While you’re still in the midst of summer fun and vacationing, the advertising world is already gearing up for back to school. Target is one of the first advertisers to air a Back to School spot this year, and its high scores show that Target must’ve done its homework. The ad exceeded all norms across the board, especially in terms of Information, to earn this week’s title of Category Overachiever. Likewise, Scott aired an informationally-rich ad to wipe out its competition, earning the highest Ace Score of any ad to debut last week.
Target’s ad “Supplies They Need” came in with an Ace Score of 673, 25% above the 12-month Retail – Discount Stores norm. This A+ for Target brings back a familiar theme for the brand—philanthropy. Target first used a philanthropic edge to its ads during its partnership with FEED last year.
“Supplies They Need” especially resonated with women who scored the ad nearly 18% higher than what men scored it.
Gender aside, both men and women awarded the ad with Information scores greatly surpassing the category’s 90-day norm.
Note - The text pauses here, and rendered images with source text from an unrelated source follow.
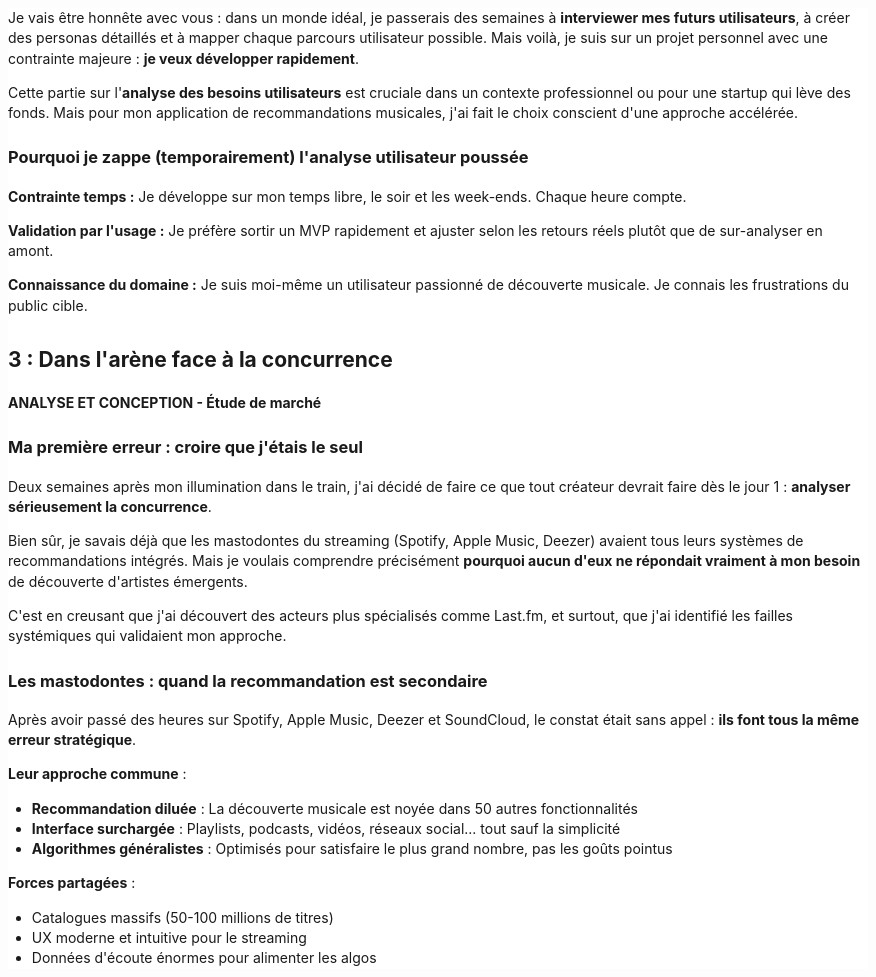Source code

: Je vais être honnête avec vous : dans un monde idéal, je passerais des semaines à **interviewer mes futurs utilisateurs**, à créer des personas détaillés et à mapper chaque parcours utilisateur possible. Mais voilà, je suis sur un projet personnel avec une contrainte majeure : **je veux développer rapidement**.

Cette partie sur l'**analyse des besoins utilisateurs** est cruciale dans un contexte professionnel ou pour une startup qui lève des fonds. Mais pour mon application de recommandations musicales, j'ai fait le choix conscient d'une approche accélérée.

### Pourquoi je zappe (temporairement) l'analyse utilisateur poussée

**Contrainte temps :** Je développe sur mon temps libre, le soir et les week-ends. Chaque heure compte.

**Validation par l'usage :** Je préfère sortir un MVP rapidement et ajuster selon les retours réels plutôt que de sur-analyser en amont.

**Connaissance du domaine :** Je suis moi-même un utilisateur passionné de découverte musicale. Je connais les frustrations du public cible.

## 3 : Dans l'arène face à la concurrence

**ANALYSE ET CONCEPTION - Étude de marché**

### Ma première erreur : croire que j'étais le seul

Deux semaines après mon illumination dans le train, j'ai décidé de faire ce que tout créateur devrait faire dès le jour 1 : **analyser sérieusement la concurrence**.

Bien sûr, je savais déjà que les mastodontes du streaming (Spotify, Apple Music, Deezer) avaient tous leurs systèmes de recommandations intégrés. Mais je voulais comprendre précisément **pourquoi aucun d'eux ne répondait vraiment à mon besoin** de découverte d'artistes émergents.

C'est en creusant que j'ai découvert des acteurs plus spécialisés comme Last.fm, et surtout, que j'ai identifié les failles systémiques qui validaient mon approche.

### Les mastodontes : quand la recommandation est secondaire

Après avoir passé des heures sur Spotify, Apple Music, Deezer et SoundCloud, le constat était sans appel : **ils font tous la même erreur stratégique**.

**Leur approche commune** :

- **Recommandation diluée** : La découverte musicale est noyée dans 50 autres fonctionnalités
- **Interface surchargée** : Playlists, podcasts, vidéos, réseaux social... tout sauf la simplicité
- **Algorithmes généralistes** : Optimisés pour satisfaire le plus grand nombre, pas les goûts pointus

**Forces partagées** :

- Catalogues massifs (50-100 millions de titres)
- UX moderne et intuitive pour le streaming
- Données d'écoute énormes pour alimenter les algos
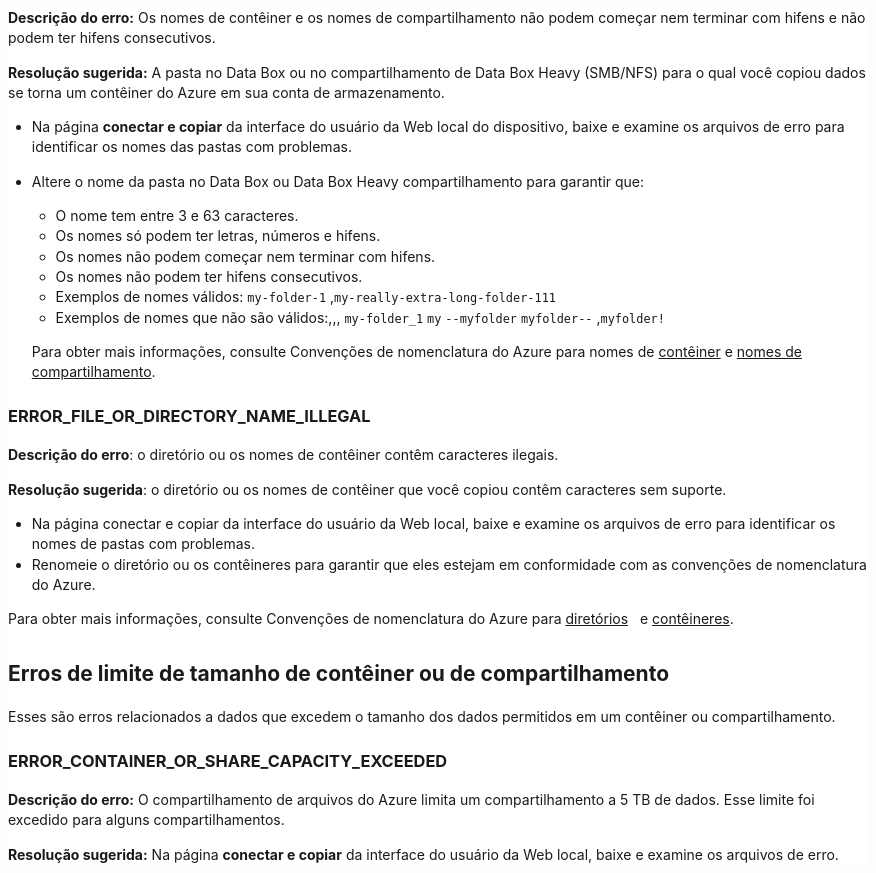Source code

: **Descrição do erro:** Os nomes de contêiner e os nomes de compartilhamento não podem começar nem terminar com hifens e não podem ter hifens consecutivos.

**Resolução sugerida:** A pasta no Data Box ou no compartilhamento de Data Box Heavy (SMB/NFS) para o qual você copiou dados se torna um contêiner do Azure em sua conta de armazenamento. 

- Na página **conectar e copiar** da interface do usuário da Web local do dispositivo, baixe e examine os arquivos de erro para identificar os nomes das pastas com problemas.
- Altere o nome da pasta no Data Box ou Data Box Heavy compartilhamento para garantir que:

    - O nome tem entre 3 e 63 caracteres.
    - Os nomes só podem ter letras, números e hifens.
    - Os nomes não podem começar nem terminar com hifens.
    - Os nomes não podem ter hifens consecutivos.
    - Exemplos de nomes válidos: `my-folder-1` ,`my-really-extra-long-folder-111`
    - Exemplos de nomes que não são válidos:,,, `my-folder_1` `my` `--myfolder` `myfolder--` ,`myfolder!`

    Para obter mais informações, consulte Convenções de nomenclatura do Azure para nomes de [contêiner](https://docs.microsoft.com/rest/api/storageservices/naming-and-referencing-containers--blobs--and-metadata#container-names) e [nomes de compartilhamento](https://docs.microsoft.com/rest/api/storageservices/naming-and-referencing-shares--directories--files--and-metadata#share-names).
    
### <a name="error_file_or_directory_name_illegal"></a>ERROR_FILE_OR_DIRECTORY_NAME_ILLEGAL

**Descrição do erro**: o diretório ou os nomes de contêiner contêm caracteres ilegais.

**Resolução sugerida**: o diretório ou os nomes de contêiner que você copiou contêm caracteres sem suporte.

- Na página conectar e copiar da interface do usuário da Web local, baixe e examine os arquivos de erro para identificar os nomes de pastas com problemas. 
- Renomeie o diretório ou os contêineres para garantir que eles estejam em conformidade com as convenções de nomenclatura do Azure.

Para obter mais informações, consulte Convenções de nomenclatura do Azure para [diretórios](https://docs.microsoft.com/rest/api/storageservices/naming-and-referencing-shares--directories--files--and-metadata#directory-and-file-names)   e [contêineres](https://docs.microsoft.com/rest/api/storageservices/naming-and-referencing-containers--blobs--and-metadata#container-names).

## <a name="container-or-share-size-limit-errors"></a>Erros de limite de tamanho de contêiner ou de compartilhamento

Esses são erros relacionados a dados que excedem o tamanho dos dados permitidos em um contêiner ou compartilhamento.

### <a name="error_container_or_share_capacity_exceeded"></a>ERROR_CONTAINER_OR_SHARE_CAPACITY_EXCEEDED

**Descrição do erro:** O compartilhamento de arquivos do Azure limita um compartilhamento a 5 TB de dados. Esse limite foi excedido para alguns compartilhamentos.

**Resolução sugerida:** Na página **conectar e copiar** da interface do usuário da Web local, baixe e examine os arquivos de erro.
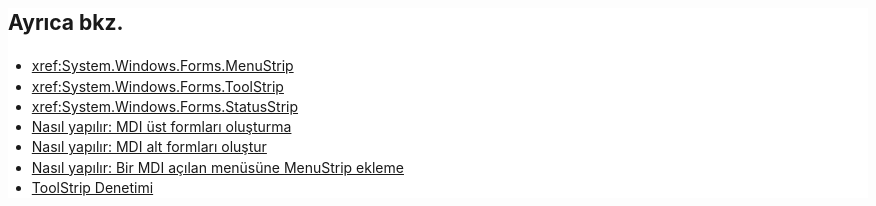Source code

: ## <a name="see-also"></a>Ayrıca bkz.
- <xref:System.Windows.Forms.MenuStrip>
- <xref:System.Windows.Forms.ToolStrip>
- <xref:System.Windows.Forms.StatusStrip>
- [Nasıl yapılır: MDI üst formları oluşturma](../../../../docs/framework/winforms/advanced/how-to-create-mdi-parent-forms.md)
- [Nasıl yapılır: MDI alt formları oluştur](../../../../docs/framework/winforms/advanced/how-to-create-mdi-child-forms.md)
- [Nasıl yapılır: Bir MDI açılan menüsüne MenuStrip ekleme](../../../../docs/framework/winforms/controls/how-to-insert-a-menustrip-into-an-mdi-drop-down-menu-windows-forms.md)
- [ToolStrip Denetimi](../../../../docs/framework/winforms/controls/toolstrip-control-windows-forms.md)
With a score of 722, the Information in this ad, usually lacking in Discount Store ads, came in 23% above norm.
The message of children in need of school supplies really resonated with consumers. In fact, 36% of consumers indicated that the ad’s message was the best thing about the ad. Of the 347 optional comments left for the ad, 9% mentioned helping children in “need” and 7% used the word “help” to discuss the ad’s message. Overall, the verbatim responses aggregated to form an Emotional Sentiment score 35% above Target and the category’s average.
So far, Target is leading the pack when it comes to Back to School ads that have debuted so far this year. But can it stay at the top of the class? We’ll be keeping tabs on brands’ Back to School campaigns, so pay attention, class.
Scott was one of the first brands to manufacture toilet paper that came on a roll. Now, it’s doing away with the inner paper roll altogether, marketing its new toilet paper as being “tube free.” “Save The Tubes” entered our database with the highest score of any ad to debut last week. With an Ace Score of 689, consumers agree with Scott and are ready to ditch the unnecessary tube.
Remarkably, this winning ad has a near-identical gender/age graph to Target’s same graph, with women scoring Scott’s ad 18% higher than what men awarded the ad.
Also, much like the Target ad, Information was the key influencer in the ad’s high score, coming in 29% above the Information 90-day norm.
Aggregating the 331 optional consumer comments into a word cloud, we can get an idea of just how much the tube free toilet people really resonates with consumers. Fifteen percent mentioned how good or great the “idea” of a tube free roll is while other consumers also used words like “interesting” (6%), “waste” (7%) and “informative” (5%) to describe their thoughts and feelings on the ad.
Consumers were split on whether the ad’s message or the actual product was the best thing about the spot with 30% of consumers picking each element equally.